» INFORMATION PROVIDED:
*** Block opens ***
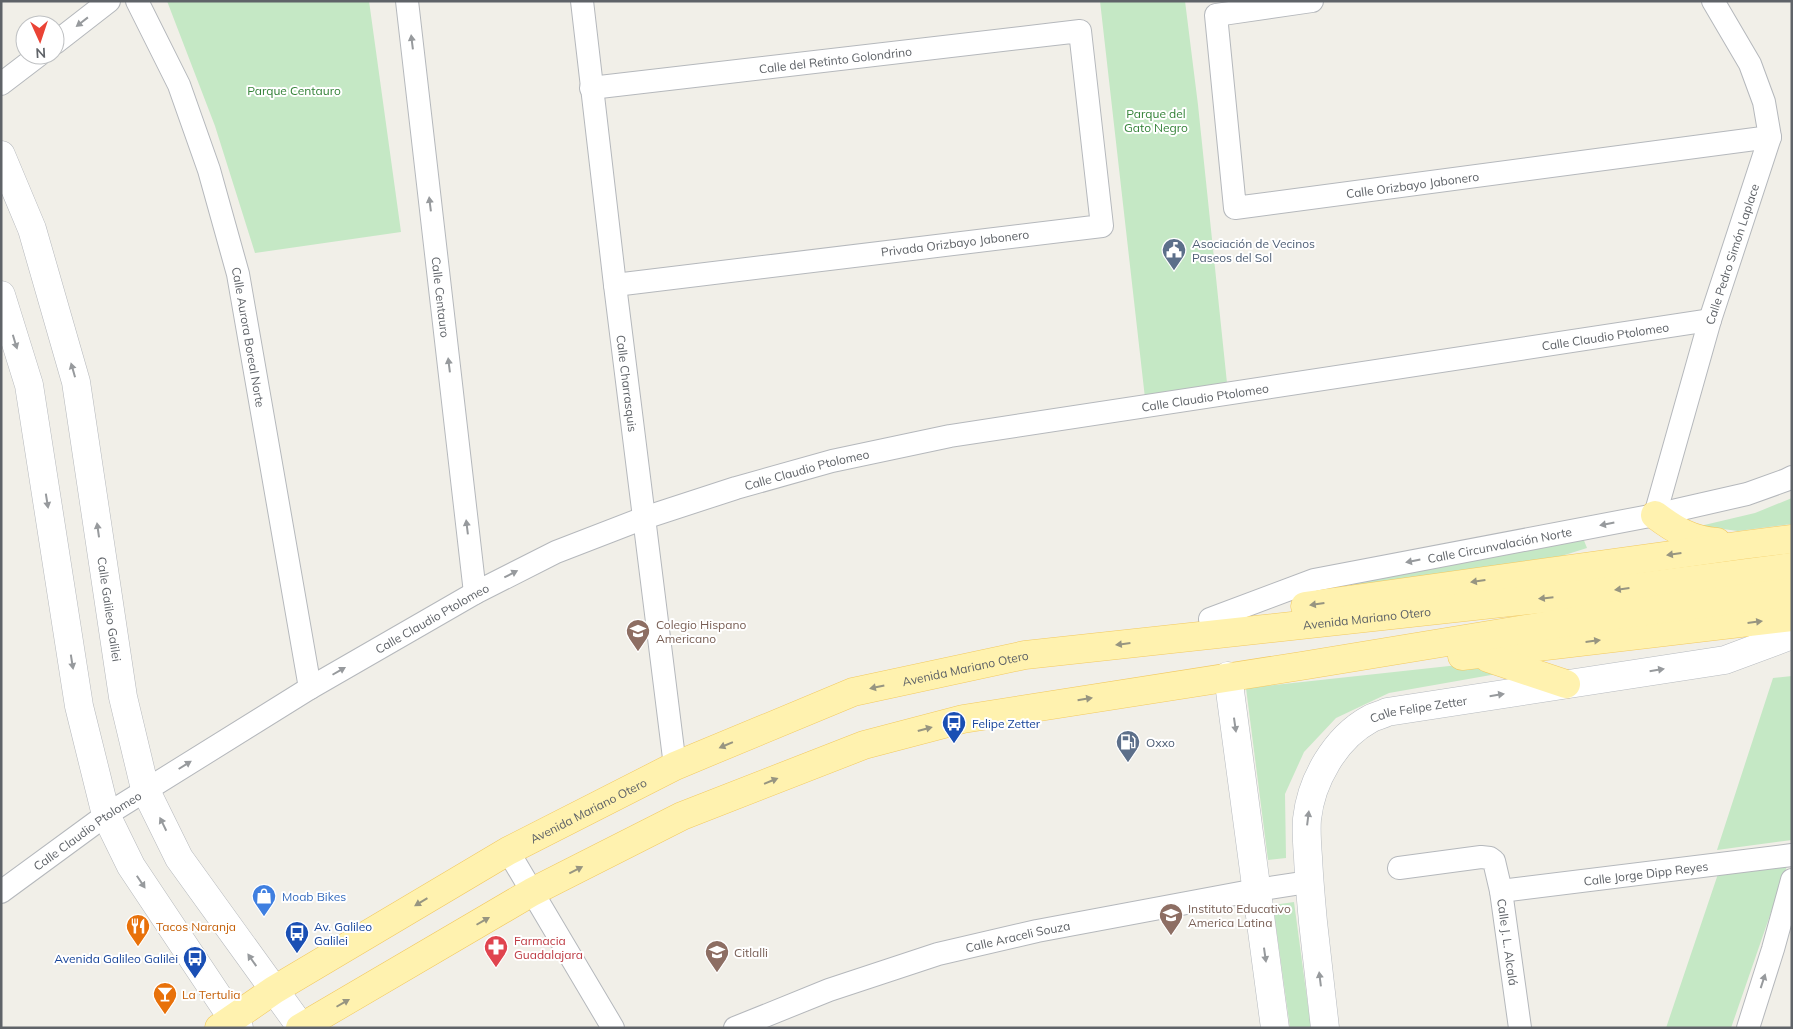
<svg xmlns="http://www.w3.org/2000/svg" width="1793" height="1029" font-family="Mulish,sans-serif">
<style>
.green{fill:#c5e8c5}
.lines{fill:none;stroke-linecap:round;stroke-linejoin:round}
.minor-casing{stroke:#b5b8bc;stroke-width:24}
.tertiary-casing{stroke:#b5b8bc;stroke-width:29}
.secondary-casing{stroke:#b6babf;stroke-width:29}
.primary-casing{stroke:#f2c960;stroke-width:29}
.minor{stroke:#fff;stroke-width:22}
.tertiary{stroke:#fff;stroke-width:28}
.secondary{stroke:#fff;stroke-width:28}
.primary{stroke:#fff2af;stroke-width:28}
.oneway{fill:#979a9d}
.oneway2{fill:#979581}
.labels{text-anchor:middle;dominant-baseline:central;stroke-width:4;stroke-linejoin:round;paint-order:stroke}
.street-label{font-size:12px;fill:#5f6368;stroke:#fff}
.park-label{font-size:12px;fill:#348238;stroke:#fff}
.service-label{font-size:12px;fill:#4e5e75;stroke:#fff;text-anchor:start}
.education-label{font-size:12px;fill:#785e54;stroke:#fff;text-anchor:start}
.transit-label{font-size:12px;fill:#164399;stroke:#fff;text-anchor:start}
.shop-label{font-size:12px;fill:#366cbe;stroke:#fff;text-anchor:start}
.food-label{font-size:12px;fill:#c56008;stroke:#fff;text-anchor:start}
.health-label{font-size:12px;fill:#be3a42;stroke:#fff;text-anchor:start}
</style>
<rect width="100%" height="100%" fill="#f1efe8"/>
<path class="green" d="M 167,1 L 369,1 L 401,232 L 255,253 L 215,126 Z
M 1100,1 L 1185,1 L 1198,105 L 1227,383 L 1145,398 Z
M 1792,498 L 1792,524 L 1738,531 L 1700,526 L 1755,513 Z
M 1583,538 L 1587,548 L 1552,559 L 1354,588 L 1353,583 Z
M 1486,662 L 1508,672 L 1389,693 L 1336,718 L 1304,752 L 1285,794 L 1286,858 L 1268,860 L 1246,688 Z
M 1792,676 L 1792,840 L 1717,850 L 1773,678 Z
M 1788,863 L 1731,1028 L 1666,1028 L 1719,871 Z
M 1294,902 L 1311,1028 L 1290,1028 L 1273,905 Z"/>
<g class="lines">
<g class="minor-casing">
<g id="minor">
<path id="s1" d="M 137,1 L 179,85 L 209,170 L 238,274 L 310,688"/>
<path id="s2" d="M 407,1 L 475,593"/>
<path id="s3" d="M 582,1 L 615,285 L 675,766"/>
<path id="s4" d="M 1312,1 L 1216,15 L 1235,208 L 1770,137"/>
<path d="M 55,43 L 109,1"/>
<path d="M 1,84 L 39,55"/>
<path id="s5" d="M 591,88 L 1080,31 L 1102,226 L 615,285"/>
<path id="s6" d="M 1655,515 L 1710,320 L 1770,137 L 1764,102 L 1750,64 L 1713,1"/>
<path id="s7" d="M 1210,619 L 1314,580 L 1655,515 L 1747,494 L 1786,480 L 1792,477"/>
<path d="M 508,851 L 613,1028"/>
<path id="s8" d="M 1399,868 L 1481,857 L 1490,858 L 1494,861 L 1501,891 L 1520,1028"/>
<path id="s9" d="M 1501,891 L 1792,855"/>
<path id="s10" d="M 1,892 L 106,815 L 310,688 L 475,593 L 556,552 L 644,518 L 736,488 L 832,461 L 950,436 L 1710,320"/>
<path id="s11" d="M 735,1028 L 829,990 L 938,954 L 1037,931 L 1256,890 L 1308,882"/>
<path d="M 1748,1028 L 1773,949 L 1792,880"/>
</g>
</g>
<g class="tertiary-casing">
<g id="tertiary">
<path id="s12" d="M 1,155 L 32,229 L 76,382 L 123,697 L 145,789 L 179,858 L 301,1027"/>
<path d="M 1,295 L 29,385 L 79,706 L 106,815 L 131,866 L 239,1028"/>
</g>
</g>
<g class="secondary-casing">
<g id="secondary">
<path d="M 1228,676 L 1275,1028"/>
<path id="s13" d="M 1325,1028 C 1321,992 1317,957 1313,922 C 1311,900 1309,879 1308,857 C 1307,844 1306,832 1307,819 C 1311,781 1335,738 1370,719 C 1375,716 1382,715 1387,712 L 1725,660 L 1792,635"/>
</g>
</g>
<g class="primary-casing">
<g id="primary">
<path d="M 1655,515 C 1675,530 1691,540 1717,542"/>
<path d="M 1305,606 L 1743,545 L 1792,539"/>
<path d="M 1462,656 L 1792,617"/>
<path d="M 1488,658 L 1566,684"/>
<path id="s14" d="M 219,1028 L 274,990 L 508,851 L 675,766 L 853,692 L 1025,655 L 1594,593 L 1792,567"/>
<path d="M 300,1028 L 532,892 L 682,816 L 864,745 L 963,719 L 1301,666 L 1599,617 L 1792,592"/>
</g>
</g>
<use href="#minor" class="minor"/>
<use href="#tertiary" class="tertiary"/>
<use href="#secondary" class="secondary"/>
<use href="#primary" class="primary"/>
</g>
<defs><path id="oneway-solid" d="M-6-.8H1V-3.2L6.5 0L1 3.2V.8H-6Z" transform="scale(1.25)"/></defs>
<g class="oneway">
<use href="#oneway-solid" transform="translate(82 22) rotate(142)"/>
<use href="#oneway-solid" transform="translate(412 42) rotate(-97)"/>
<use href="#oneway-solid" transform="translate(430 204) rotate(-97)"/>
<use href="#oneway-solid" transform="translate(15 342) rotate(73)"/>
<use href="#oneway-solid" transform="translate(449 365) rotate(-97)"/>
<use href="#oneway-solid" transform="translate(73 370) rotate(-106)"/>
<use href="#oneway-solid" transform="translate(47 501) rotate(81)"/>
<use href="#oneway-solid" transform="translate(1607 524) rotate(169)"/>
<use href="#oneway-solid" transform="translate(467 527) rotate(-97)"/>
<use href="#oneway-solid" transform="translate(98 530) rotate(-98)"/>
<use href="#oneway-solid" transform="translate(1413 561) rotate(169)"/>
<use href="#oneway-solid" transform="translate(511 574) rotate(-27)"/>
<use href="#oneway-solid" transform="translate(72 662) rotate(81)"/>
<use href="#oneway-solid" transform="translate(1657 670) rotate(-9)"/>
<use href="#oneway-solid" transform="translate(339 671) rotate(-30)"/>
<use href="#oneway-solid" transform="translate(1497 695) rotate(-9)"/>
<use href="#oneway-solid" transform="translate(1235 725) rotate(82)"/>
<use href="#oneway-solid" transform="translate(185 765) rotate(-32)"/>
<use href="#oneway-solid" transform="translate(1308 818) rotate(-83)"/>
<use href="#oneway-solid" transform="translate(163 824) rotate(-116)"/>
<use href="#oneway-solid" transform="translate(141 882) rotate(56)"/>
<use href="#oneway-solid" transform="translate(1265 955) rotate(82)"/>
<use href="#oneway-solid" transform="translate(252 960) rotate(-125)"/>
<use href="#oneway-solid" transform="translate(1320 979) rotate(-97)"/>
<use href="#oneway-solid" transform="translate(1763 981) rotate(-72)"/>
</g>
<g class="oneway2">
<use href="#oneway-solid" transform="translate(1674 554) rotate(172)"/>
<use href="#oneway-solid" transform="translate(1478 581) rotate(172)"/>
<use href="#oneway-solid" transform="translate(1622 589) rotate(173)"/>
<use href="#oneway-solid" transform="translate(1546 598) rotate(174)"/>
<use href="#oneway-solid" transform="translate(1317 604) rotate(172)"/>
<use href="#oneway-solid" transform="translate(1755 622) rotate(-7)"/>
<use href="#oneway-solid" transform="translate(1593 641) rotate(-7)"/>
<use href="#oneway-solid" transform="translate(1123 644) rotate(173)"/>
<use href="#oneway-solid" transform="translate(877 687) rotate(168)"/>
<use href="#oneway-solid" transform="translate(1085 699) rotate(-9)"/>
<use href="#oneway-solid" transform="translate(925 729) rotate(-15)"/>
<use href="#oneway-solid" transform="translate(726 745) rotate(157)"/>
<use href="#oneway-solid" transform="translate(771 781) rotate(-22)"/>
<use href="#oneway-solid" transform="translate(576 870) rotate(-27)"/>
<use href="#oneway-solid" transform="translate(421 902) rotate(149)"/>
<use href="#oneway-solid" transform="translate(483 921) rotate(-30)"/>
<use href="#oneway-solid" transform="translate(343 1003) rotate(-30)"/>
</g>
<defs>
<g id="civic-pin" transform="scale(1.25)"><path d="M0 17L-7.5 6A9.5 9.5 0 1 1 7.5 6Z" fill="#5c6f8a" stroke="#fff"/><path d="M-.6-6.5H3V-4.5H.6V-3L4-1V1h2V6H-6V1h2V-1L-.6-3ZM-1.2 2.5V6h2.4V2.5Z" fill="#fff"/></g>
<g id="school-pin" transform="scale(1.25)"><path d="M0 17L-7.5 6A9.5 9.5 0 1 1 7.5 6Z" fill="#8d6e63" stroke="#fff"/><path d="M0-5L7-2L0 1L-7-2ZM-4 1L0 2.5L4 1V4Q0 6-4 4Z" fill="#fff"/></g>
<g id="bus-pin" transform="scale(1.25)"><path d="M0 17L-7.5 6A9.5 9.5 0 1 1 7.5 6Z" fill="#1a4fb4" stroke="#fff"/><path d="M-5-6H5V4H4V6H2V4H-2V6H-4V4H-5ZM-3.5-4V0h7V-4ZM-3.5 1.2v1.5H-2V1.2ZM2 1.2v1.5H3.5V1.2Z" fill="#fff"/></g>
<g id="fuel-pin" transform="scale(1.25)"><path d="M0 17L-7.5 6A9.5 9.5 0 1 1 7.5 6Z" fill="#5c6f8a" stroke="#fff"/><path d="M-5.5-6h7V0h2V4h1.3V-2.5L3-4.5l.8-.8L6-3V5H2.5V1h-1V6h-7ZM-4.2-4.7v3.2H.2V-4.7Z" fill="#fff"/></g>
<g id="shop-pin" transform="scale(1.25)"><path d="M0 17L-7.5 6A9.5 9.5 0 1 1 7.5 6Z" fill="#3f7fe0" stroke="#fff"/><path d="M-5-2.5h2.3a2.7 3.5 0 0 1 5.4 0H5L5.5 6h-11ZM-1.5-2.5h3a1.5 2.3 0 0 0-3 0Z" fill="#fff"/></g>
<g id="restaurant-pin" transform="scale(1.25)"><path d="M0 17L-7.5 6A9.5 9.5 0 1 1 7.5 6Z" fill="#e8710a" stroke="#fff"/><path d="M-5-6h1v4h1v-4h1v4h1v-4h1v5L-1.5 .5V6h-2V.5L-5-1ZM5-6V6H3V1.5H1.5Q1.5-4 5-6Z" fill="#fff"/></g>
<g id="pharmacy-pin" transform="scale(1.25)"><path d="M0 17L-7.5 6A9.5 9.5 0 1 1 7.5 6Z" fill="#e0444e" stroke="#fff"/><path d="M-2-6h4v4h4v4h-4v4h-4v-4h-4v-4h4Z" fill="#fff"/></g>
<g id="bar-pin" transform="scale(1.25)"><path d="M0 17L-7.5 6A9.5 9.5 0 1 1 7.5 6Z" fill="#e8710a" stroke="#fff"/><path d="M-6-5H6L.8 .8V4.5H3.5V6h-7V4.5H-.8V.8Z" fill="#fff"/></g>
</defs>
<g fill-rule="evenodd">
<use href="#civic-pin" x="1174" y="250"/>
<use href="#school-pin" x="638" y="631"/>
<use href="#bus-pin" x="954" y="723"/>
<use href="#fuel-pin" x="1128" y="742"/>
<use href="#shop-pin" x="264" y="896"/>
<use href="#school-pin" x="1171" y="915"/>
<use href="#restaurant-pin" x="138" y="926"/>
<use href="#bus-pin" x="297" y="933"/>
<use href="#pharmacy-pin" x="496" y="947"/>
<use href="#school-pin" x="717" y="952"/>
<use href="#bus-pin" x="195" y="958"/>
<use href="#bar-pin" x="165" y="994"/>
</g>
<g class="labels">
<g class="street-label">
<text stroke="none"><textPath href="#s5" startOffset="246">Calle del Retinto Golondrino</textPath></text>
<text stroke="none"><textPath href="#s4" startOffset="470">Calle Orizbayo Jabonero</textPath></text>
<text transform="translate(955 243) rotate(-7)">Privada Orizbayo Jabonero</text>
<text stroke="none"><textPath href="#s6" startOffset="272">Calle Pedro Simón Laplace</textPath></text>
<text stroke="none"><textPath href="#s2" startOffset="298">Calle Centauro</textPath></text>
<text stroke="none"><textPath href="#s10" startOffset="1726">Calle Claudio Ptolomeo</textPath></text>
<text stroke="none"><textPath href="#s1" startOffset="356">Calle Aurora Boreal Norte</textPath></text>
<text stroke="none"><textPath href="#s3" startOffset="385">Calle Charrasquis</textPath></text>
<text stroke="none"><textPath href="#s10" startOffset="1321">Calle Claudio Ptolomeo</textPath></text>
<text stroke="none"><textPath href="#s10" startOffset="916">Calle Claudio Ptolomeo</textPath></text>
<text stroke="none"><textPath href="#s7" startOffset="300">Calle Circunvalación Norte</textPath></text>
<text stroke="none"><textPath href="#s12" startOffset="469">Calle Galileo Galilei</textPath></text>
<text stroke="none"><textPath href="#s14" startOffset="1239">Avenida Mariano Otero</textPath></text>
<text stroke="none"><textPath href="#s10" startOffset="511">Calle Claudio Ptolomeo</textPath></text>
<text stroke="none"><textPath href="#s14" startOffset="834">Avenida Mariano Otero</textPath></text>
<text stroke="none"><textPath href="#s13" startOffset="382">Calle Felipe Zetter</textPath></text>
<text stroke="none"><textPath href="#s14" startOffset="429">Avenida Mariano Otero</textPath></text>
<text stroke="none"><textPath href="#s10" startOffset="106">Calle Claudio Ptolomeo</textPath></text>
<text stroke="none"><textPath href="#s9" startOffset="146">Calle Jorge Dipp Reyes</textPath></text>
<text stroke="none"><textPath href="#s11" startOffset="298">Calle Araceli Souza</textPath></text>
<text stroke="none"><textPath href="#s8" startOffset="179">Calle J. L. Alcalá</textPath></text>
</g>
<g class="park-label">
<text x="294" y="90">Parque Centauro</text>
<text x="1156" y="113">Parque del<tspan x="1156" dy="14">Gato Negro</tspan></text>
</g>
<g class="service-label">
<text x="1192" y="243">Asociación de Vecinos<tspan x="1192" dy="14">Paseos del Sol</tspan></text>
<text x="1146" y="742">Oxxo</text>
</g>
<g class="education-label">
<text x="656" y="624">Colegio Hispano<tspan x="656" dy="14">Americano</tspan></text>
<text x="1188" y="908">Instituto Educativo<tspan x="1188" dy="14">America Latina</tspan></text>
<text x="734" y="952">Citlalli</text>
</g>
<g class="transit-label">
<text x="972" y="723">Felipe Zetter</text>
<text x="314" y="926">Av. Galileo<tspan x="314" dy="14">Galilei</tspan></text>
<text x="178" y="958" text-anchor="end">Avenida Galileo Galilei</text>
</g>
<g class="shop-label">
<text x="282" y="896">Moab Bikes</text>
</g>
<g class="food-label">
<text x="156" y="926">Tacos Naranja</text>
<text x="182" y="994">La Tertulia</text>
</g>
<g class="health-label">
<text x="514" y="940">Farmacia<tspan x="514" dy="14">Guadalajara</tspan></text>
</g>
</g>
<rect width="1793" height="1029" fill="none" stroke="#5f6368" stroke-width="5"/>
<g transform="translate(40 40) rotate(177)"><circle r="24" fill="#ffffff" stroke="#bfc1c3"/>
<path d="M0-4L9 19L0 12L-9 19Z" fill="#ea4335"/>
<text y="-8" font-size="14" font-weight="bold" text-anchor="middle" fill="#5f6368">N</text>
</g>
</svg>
*** Block closes ***
» THE PROBLEM: For every line in the listing above that holds "labels", add one to a tally, and give that tally alone.

» SOLUTION FOR THIS PROBLEM: 2